FOTOMUHABİRLERİ YILDÖNÜMÜNDE DEPREMİ ANLATTI!
Türkiye Foto Muhabirleri Derneği, 39 yıldır aralıksız düzenlediği Yılın Basın Fotoğrafları yarışmasının sonuçlarını açıkladı. Törende en çok deprem felaketinin acı dolu kareleri dikkati çekti. Yarışmanın büyük ödülü Yılın Basın Fotoğrafı’na AFP’den Adem Altan, Ebrar Sitesi’nde enkaz altında kalan 15 yaşındaki kızı Irmak’ın elini tutan baba Mesut Hançer’in karesiyle layık görüldü.
EN ÇOK ÖDÜL DEMİRÖREN GRUBU’NA
Türk medyasının en prestijli fotoğraf ödüllerinin verildiği Yılın Basın Fotoğrafları Yarışması’nda, Demirören Grubu en çok ödül kazanan medya grubu olarak bir başarıya imza attı. Milliyet fotomuhabiri Uğur Yıldırım 4 ödül birden kazanarak, bu yıl en çok ödül alan isim oldu.

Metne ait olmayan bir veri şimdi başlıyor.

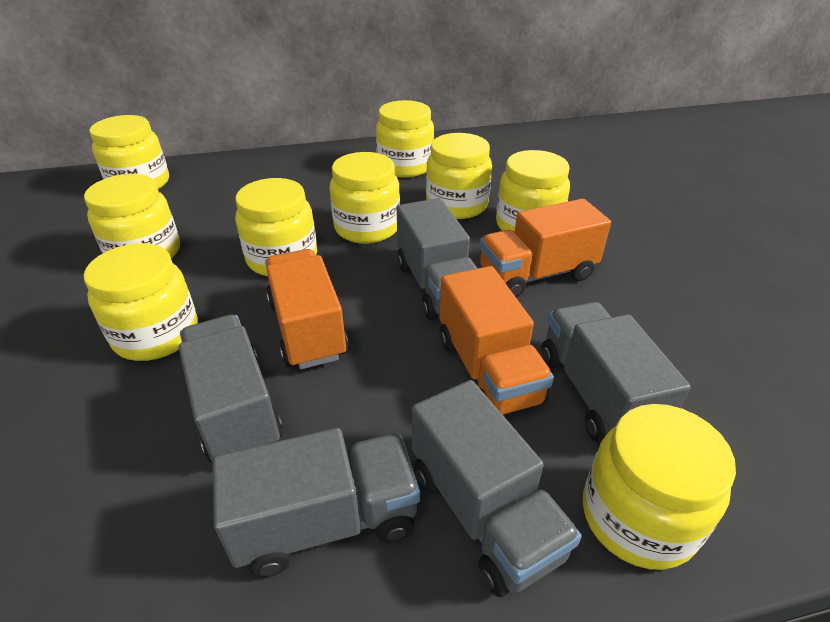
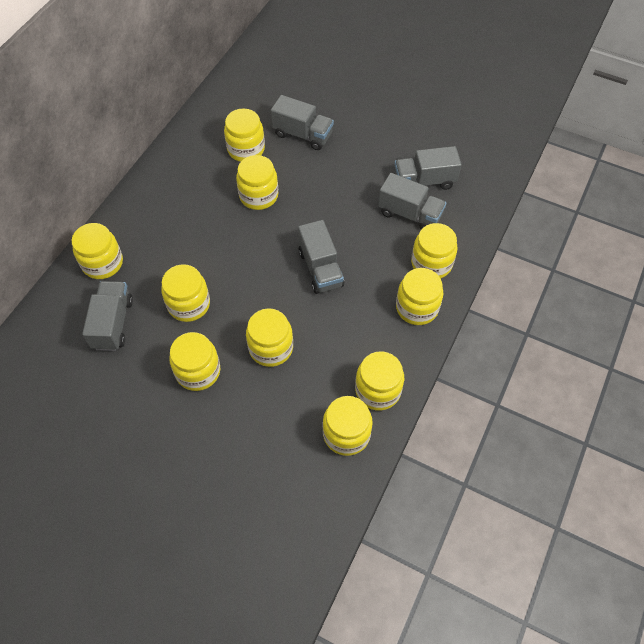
orange truck: 3 -> 0
yellow jar: 9 -> 10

DEPREMİ KİTAP VE SERGİYLE ANLATTILAR
Meclis’te fotomuhabirleri yalnızca ödül vermedi. Yayımladıkları “7.7 Unutma” kitabı da burada görücüye çıkardı. Hürriyet fotomuhabirlerinin de arasında bulunduğu 28 fotomuhabiri, fotoğrafları ve kaleme aldıkları yazılarla 50 binden fazla insanımızı kaybettiğimiz “Yüzyılın Afeti”ni anlattı. Türkiye Foto Muhabirleri Derneği’ni ve emeği geçen tüm meslektaşlarımı canıgönülden tebrik ederim.